DHA is one of the most important factors in sharp memory and brain cell integrity. It is also essential for mood: a global study on fish consumption, DHA levels and depression showed that eating more DHA-rich fish strongly correlates with greater happiness. It is not a proven cause-and-effect relationship, because the connection could also be the other way around, namely that happy people eat more fish.
The third type of omega-3 is alpha-linolenic acid (ALA), this omega-3 occurs in plants. The body cannot use ALA, so it converts it to DHA and EPA, but the conversion is inefficient. You only convert about 6% from ALA to DHA/EPA. All those superfood companies claiming that their plant-based products are high in omega-3 are using misleading marketing; With the exception of a few types of algae, plants only contain ALA, which doesn't actually do you much good. Get your omega-3s from animal fats (or algae, if you're vegetarian/vegan).
Here are top sources of omega-3 fatty acids (DHA and EPA):
Wild-caught, low-mercury fish. Alaska salmon, anchovies, sardines, mackerel and trout are all good sources. Make sure they are wild caught and if you get them canned, check that the cans are BPA free.
Fish/krill oil. Krill oil tends to be a bit better, but it's also more expensive.

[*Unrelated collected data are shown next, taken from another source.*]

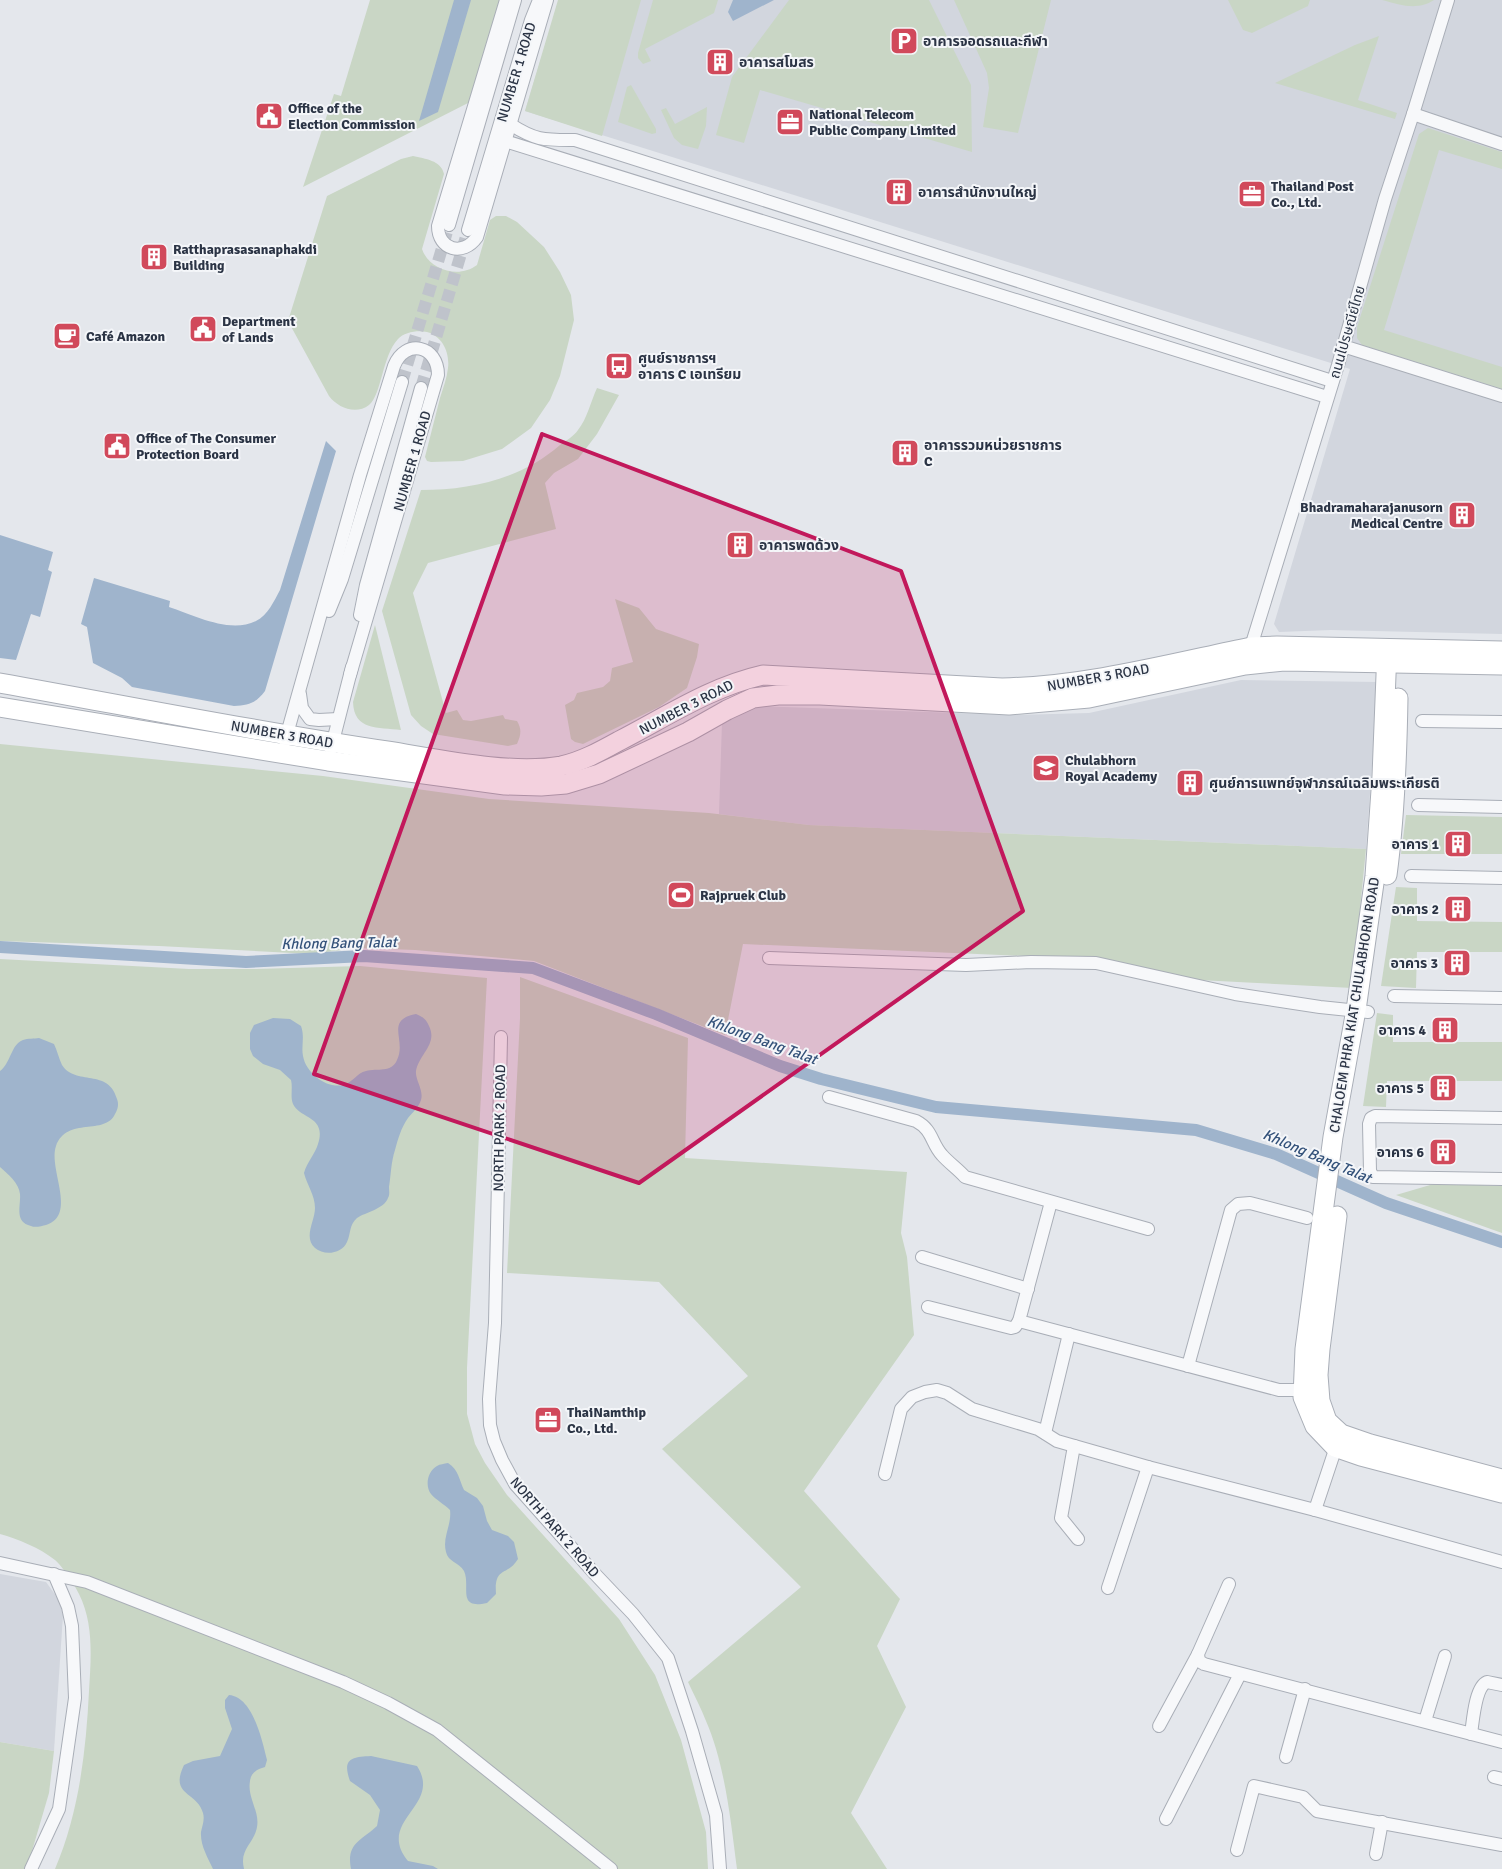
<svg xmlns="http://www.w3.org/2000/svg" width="1502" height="1869" font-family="Signika,'Noto Sans Thai',sans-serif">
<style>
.built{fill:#d2d6de}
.green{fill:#c9d6c5}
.water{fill:#9fb4cc}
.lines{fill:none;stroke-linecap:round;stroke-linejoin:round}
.canal{stroke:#9fb4cc;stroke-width:12}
.street-tunnel{stroke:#bfc3cb;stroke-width:12;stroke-dasharray:12 6;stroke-linecap:butt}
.street-casing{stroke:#a9aeb7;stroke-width:14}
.secondary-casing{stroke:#a9aeb7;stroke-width:21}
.street{stroke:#f7f8fa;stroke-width:12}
.secondary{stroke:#fff;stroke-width:19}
.marked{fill:#c2185b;fill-opacity:0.2;stroke:#c2185b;stroke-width:4;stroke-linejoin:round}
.labels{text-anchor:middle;stroke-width:4;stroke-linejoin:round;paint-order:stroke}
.poi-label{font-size:14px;font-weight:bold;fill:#2b3445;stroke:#f4f6f9;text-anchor:start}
.street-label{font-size:14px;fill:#2b3445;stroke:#f4f6f9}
.water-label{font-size:15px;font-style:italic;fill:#34527a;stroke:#f4f6f9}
</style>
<rect width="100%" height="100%" fill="#e4e7ec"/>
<g class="built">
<polygon points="559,0 1502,0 1502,634 1331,630 1279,632 1274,624 1350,369 525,111"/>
<polygon points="1241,680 1378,682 1366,849 809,825 719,814 722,722 757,706 1015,715 1089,713"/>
<polygon points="0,1574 46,1582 59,1600 63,1615 54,1751 0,1742"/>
</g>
<g class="green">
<polygon points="370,0 501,0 470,102 303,187 334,94 341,96"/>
<polygon points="558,0 641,0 602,136 525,111"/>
<polygon points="653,0 718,0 714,13 645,49 651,61 643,64 638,58 638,53"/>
<polygon points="789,0 929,0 971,85 972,152 760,90 744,143 716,135 732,77"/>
<polygon points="954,0 1051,0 1018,133 983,127 989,88 987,73"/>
<polygon points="1228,0 1310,0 1308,6 1252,33 1243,30"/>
<path d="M1382,0h52c-17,11 -33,5 -52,0z"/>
<polygon points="1379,36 1358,100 1397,113 1395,119 1275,83 1355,45"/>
<polygon points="631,85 656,129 656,133 652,134 618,122 627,87"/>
<polygon points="707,107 706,126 698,149 682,145 674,138 661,110 666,108 675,124"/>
<polygon points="1428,128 1502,152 1502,169 1439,150 1384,330 1502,367 1502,389 1362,345 1357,338 1357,327 1419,134"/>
<path d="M413,156c12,3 28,4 31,18l-22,75c7,21 37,30 55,16l13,-45 6,-4h10l11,6 27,25 16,25 11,23 3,25 -14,56 -10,24 -19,28 -29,21 -39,12 -32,1 -4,-1 -2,-4c5,-20 10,-39 15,-59 3,-10 7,-20 8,-30 2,-16 -6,-32 -21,-36 -9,-2 -23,0 -29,7 -16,17 -16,55 -29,66 -13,10 -31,3 -40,-9l-41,-75 39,-125 74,-37z"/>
<path d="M597,388l22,7 -22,39 -19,25 -24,14 -9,10 11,46 -128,34 -15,30 33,120 11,-3 6,10 8,1 32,-6 2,4 12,2c5,8 4,14 0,23l-9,2 -75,-12 -12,-8 -10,-11 -29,-104 39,-121c50,0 100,-11 139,-45 6,-4 14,-9 18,-15 9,-11 13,-29 19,-42z"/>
<polygon points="615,599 639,608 656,629 699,644 697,657 687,688 659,707 583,744 575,742 571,739 565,705 574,700 577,693 603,687 610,681 612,668 633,662"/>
<path d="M375,625l26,105c-23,-3 -47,1 -48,-28z"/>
<polygon points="0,744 323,776 489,799 709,813 809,825 1366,849 1352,988 1199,980 1097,959 743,944 725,1035 534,961 415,950 357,948 311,954 159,946 0,941"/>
<polygon points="1406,815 1502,817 1502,854 1401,854"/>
<polygon points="1396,887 1417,888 1417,921 1502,922 1502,952 1417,952 1416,988 1381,986"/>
<path d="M0,959l189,10h67l104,-3 127,12 -20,390v46l8,30 10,19 22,32 112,124 36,56 26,65 25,92 2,37h-653c24,-56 31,-118 34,-178 2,-33 5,-67 -10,-97 -4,-9 -17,-28 -24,-34 -15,-12 -37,-21 -55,-26z"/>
<path d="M520,977l168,61 -3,120 222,14 -6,61 6,24 7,78 -110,156 96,108 -23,47 29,61 -55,106 36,56h-150c-6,-46 -12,-105 -31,-148 -5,-13 -12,-26 -18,-39l113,-95 -139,-138 86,-73 -89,-94 -152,-9 13,-255z"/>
<polygon points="1377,1013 1393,1015 1393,1042 1502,1042 1502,1081 1387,1081 1386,1107 1363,1106"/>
<polygon points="1437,1183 1502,1186 1502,1233 1396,1195"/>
<polygon points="0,1742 54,1751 49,1793 32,1851 25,1869 0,1869"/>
</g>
<g class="water">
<polygon points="454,0 471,0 438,112 419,121"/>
<polygon points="733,0 774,0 733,21 728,12"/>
<path d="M326,441l10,10 -71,240c-9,12 -16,14 -31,15l-102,-19 -10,-9 -29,-15 -6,-36 -6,-3 13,-46 76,23 -1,6c25,8 60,27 87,14 12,-6 18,-20 24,-31z"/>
<polygon points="0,535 53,552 48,570 52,572 40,617 31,614 16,660 0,658"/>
<path d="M416,1014c7,3 10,5 13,12 9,18 -10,28 -13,45 -1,9 8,19 5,29 -2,7 -9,13 -13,18 -7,10 -10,21 -13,32 -4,12 -4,25 -6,37 0,3 1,8 -1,11 -4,11 -22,14 -31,20 -8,7 -6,15 -10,24 -5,12 -23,14 -32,6 -12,-11 0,-27 0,-40 0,-13 -8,-23 -11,-35 3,-11 11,-19 14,-29 9,-28 -18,-25 -25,-40 -3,-7 0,-16 -2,-24l-11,-10 -17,-6 -10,-8 -3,-7v-16l4,-8 19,-7 17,1 11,7c4,11 0,20 2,30 3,17 23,33 41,29 9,-3 13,-12 22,-14 11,-3 26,2 31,-11 10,-20 -13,-40 19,-46z"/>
<path d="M39,1038l15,6c3,6 5,15 8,21 13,21 47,3 55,34 2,5 1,10 -2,15 -10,22 -48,2 -59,32 -8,23 22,69 -10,79 -4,1 -11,3 -15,1 -17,-4 -10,-20 -11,-32 -1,-11 -12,-20 -20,-27v-96c11,-8 11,-27 23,-31 5,-2 11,-1 16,-2z"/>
<path d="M448,1463c11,7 11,17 16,27l13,8 6,8 4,15 5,9 16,6 6,6 4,17c-11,18 -24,7 -22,35l-9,9c-31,7 -16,-17 -23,-32 -5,-9 -16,-9 -18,-19 -4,-15 6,-27 4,-42 -6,-6 -14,-10 -19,-16 -6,-8 -4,-22 6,-28 3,-2 7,-2 11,-3z"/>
<path d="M229,1695c24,2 33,45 38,65l-2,7c-7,2 -14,5 -15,14 -3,17 10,30 7,46 -3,17 -18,22 -13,42h-31c-5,-11 -13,-24 -12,-37 1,-6 4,-12 2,-19 -6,-22 -34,-17 -19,-48l9,-4 27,-5 12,-27 -7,-21v-8z"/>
<path d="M371,1756l46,10c26,40 -42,54 -9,95l25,5 5,3h-87c-5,-26 10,-28 26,-43l3,-16 -10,-15 -20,-14c-8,-22 1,-24 21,-25z"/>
</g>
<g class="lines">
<polyline class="canal" points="0,947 246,962 364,956 533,968 656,1014 780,1066 821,1079 936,1107 1196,1130 1276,1154 1386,1203 1502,1242"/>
<g class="street-tunnel">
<polyline points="402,382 449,225"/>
<polyline points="421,388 468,230"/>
</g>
<defs>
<g id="street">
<path d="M506,0l-68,226c0,24 25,31 39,11l70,-237"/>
<polyline points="1413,114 1502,144"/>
<path d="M510,124c26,17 35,16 65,16l757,241"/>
<polyline points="505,141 1327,397"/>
<polyline points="449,225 515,0"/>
<polyline points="468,230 531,20 539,0"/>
<polyline points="1343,346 1502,396"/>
<polyline points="329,611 342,579 402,382"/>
<polyline points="360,615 366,585 421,388"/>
<polyline points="1249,653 1338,365 1385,199 1413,114 1448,0"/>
<polyline points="300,694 302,708 310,719 319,720 338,719"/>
<polyline points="1422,721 1502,722"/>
<path d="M285,741l75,-266 34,-109c11,-28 44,-21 44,9l-88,300"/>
<polyline points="331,749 352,667"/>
<polyline points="1418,805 1502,807"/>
<polyline points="1411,876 1502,878"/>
<polyline points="769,958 966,965 1031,962 1096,963 1235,994 1320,1007 1368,1012"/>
<polyline points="1394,996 1502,998"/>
<polyline points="501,1037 495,1323 489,1399 490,1425 494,1441 502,1460 515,1484 595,1574 633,1614 668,1658 692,1731 716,1815 720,1869"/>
<path d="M829,1097l87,24c17,9 15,22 26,34 7,8 16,14 23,22l183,52"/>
<polyline points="1502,1118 1375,1116 1371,1118 1369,1124 1370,1171 1373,1177 1502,1179"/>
<polyline points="1051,1202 1019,1321 1279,1390 1311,1390"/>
<polyline points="922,1257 1028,1289"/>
<polyline points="928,1307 1011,1328 1015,1327 1019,1321"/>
<polyline points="1188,1366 1231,1210 1238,1204 1250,1203 1307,1218"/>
<polyline points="1045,1433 1069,1334"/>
<polyline points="1074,1446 1061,1518 1078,1539"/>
<polyline points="885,1474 901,1409 912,1397 925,1392 937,1390 947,1393 972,1409 1038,1429 1057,1441 1148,1467 1315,1510 1502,1562"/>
<polyline points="1315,1510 1338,1441"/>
<polyline points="0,1563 87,1582 343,1682 388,1703 437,1730 611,1869"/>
<polyline points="1229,1584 1198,1654 1199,1661 1204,1664 1502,1742"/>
<polyline points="1108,1588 1148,1467"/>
<polyline points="1425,1721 1445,1656"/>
<polyline points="1159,1726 1198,1654"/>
<path d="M1471,1734c2,-13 4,-47 16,-52l15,3"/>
<polyline points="1286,1757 1305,1689"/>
<polyline points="1494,1777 1502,1779"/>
<polyline points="1166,1819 1240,1674"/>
<polyline points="1237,1850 1254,1786 1303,1797 1317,1811 1502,1845"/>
<polyline points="1376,1854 1382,1822"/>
<polyline points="31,1869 59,1809 75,1698 72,1626 68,1607 54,1574"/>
</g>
<g id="secondary">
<polyline points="1387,650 1382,776 1375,876 1356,1010 1333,1137 1305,1349 1303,1397 1315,1426 1335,1447 1361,1456 1502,1493"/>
<path d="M0,683c129,23 258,49 387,68 51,8 123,24 174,15 20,-4 40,-15 58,-25 47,-24 91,-54 144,-66l239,13c85,-2 167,-24 249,-41l26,-1 225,5"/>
<polyline points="0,707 328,761 505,785 541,786 566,784 599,774 688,732 727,710 753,698 778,695 820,695 1009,705 1089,698 1245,665 1284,661 1502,665"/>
<path d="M1387,875c8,-59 10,-118 11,-177"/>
<polyline points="1337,1216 1320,1349 1318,1375 1320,1401 1327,1421 1341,1434 1370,1444 1502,1479"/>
</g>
</defs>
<use href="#street" class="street-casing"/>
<use href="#secondary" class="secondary-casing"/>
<use href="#street" class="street"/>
<use href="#secondary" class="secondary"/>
</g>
<path class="marked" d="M542,434l359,137 122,340 -384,272 -325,-109z"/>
<defs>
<symbol id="parking-square" viewBox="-11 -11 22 22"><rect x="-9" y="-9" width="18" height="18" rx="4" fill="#d1495b" stroke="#f4f6f9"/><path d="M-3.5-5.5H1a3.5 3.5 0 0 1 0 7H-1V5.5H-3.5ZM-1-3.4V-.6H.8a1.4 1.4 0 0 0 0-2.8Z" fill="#fff"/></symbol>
<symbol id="building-square" viewBox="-11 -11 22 22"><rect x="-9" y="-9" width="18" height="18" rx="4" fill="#d1495b" stroke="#f4f6f9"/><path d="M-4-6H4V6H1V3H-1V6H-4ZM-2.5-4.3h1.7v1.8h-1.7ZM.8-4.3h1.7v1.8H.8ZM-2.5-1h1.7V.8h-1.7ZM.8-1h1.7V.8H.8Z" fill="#fff"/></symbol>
<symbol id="civic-square" viewBox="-11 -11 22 22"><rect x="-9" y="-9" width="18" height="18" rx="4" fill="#d1495b" stroke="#f4f6f9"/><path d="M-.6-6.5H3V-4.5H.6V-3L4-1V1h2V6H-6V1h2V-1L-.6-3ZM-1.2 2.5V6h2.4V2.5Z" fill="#fff"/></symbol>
<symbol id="office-square" viewBox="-11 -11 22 22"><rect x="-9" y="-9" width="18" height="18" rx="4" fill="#d1495b" stroke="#f4f6f9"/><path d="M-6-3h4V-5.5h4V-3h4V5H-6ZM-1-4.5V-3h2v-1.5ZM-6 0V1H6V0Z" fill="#fff"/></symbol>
<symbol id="cafe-square" viewBox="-11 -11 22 22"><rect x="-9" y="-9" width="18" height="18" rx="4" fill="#d1495b" stroke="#f4f6f9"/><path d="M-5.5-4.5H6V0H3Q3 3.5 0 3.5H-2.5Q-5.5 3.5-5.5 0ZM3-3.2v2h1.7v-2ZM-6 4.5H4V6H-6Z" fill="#fff"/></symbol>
<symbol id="bus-square" viewBox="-11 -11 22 22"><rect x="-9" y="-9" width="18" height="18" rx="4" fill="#d1495b" stroke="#f4f6f9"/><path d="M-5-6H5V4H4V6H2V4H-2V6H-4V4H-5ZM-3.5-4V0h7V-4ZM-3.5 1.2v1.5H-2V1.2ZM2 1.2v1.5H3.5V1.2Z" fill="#fff"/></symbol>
<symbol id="university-square" viewBox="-11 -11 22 22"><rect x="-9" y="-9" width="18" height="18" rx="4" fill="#d1495b" stroke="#f4f6f9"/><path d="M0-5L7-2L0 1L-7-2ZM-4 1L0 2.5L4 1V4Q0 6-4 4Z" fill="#fff"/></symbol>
<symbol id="stadium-square" viewBox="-11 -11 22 22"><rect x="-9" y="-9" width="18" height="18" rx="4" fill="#d1495b" stroke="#f4f6f9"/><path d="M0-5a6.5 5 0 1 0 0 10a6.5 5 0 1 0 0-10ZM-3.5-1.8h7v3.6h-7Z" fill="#fff"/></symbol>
</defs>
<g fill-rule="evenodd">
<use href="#parking-square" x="888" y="25" width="32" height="32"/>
<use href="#building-square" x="704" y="46" width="32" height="32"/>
<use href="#civic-square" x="253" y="100" width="32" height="32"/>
<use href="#office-square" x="774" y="106" width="32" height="32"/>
<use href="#building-square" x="883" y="176" width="32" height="32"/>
<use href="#office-square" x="1236" y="178" width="32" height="32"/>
<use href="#building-square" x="138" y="241" width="32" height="32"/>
<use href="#civic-square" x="187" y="313" width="32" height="32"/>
<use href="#cafe-square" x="51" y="320" width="32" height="32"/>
<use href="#bus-square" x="603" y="350" width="32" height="32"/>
<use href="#civic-square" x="101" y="430" width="32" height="32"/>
<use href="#building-square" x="889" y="437" width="32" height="32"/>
<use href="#building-square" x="1446" y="499" width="32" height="32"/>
<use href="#building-square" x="724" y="529" width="32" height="32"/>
<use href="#university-square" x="1030" y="752" width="32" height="32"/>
<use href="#building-square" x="1174" y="767" width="32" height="32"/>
<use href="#building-square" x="1442" y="828" width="32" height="32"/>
<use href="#stadium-square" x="665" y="879" width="32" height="32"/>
<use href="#building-square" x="1442" y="893" width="32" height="32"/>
<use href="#building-square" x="1441" y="947" width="32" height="32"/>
<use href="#building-square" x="1429" y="1014" width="32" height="32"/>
<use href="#building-square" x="1427" y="1072" width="32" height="32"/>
<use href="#building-square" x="1427" y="1136" width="32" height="32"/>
<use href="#office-square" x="532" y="1404" width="32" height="32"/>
</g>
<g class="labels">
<g class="poi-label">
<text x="923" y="46">อาคารจอดรถและกีฬา</text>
<text x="739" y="67">อาคารสโมสร</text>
<text x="288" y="113">Office of the<tspan x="288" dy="16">Election Commission</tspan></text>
<text x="809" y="119">National Telecom<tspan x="809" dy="16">Public Company Limited</tspan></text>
<text x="1271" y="191">Thailand Post<tspan x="1271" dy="16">Co., Ltd.</tspan></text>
<text x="918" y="197">อาคารสำนักงานใหญ่</text>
<text x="173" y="254">Ratthaprasasanaphakdi<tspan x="173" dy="16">Building</tspan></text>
<text x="222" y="326">Department<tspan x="222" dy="16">of Lands</tspan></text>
<text x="86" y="341">Café Amazon</text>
<text x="638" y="363">ศูนย์ราชการฯ<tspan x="638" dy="16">อาคาร C เอเทรียม</tspan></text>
<text x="136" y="443">Office of The Consumer<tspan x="136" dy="16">Protection Board</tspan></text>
<text x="924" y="450">อาคารรวมหน่วยราชการ<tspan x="924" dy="16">C</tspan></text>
<text x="1443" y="512" text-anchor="end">Bhadramaharajanusorn<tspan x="1443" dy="16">Medical Centre</tspan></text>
<text x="759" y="550">อาคารพดด้วง</text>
<text x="1065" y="765">Chulabhorn<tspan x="1065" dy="16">Royal Academy</tspan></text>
<text x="1209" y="788">ศูนย์การแพทย์จุฬาภรณ์เฉลิมพระเกียรติ</text>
<text x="1439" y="849" text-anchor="end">อาคาร 1</text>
<text x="700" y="900">Rajpruek Club</text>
<text x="1439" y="914" text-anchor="end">อาคาร 2</text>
<text x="1438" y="968" text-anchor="end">อาคาร 3</text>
<text x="1426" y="1035" text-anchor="end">อาคาร 4</text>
<text x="1424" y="1093" text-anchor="end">อาคาร 5</text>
<text x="1424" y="1157" text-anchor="end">อาคาร 6</text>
<text x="567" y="1417">ThaiNamthip<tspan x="567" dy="16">Co., Ltd.</tspan></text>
</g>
<g class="street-label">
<text transform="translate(516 72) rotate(-73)" y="5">NUMBER 1 ROAD</text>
<text transform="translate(1347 332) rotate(-74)" y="5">ถนนไปรษณีย์ไทย</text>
<text transform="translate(412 461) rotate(-74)" y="5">NUMBER 1 ROAD</text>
<text transform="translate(1098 677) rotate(-10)" y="5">NUMBER 3 ROAD</text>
<text transform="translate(686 707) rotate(-27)" y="5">NUMBER 3 ROAD</text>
<text transform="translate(282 734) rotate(10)" y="5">NUMBER 3 ROAD</text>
<text transform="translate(1354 1005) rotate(-81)" y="5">CHALOEM PHRA KIAT CHULABHORN ROAD</text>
<text transform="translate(499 1128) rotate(-89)" y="5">NORTH PARK 2 ROAD</text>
<text transform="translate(555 1527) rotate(49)" y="5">NORTH PARK 2 ROAD</text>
</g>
<g class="water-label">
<text transform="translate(339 943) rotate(-1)" y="5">Khlong Bang Talat</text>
<text transform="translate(762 1040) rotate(20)" y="5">Khlong Bang Talat</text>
<text transform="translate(1317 1156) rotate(23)" y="5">Khlong Bang Talat</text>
</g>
</g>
</svg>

Grass-fed organ meats also contains many omega-3 fatty acids. Brains are by far the best source. Avoid cow brain due to history with mad cow disease, but lamb brain is excellent if you can find it. Heart, liver and kidneys also contain a lot of DHA and EPA. Make sure your organ meats are grass-fed.
What else can you eat?
We have previously written about how you can produce more BDNF through diet and lifestyle and thus combat depression. We recommend that you read the section on nutrition. You can combine the nutritional advice contained therein with the information in this article. This information together is a very good basis for a healthy body and mind.
Read more about this here nutrition, BDNF and depression
Supplements
Supplements can be a welcome addition to your diet. We've written about this before.
Read here which supplements work against depressive symptoms
Other things to consider
Including the above foods in your diet is a solid foundation for a fast, resilient brain that is more resistant to depression. This article covers the tip of the iceberg: you can stimulate your brain even more by eating even fewer carbohydrates and more healthy fat and intermittent fasting. Fasting can have a cleansing effect. Even part-time fasting works. Eating alone between 12:00 and 18:00 for a few weeks can make a greater improvement.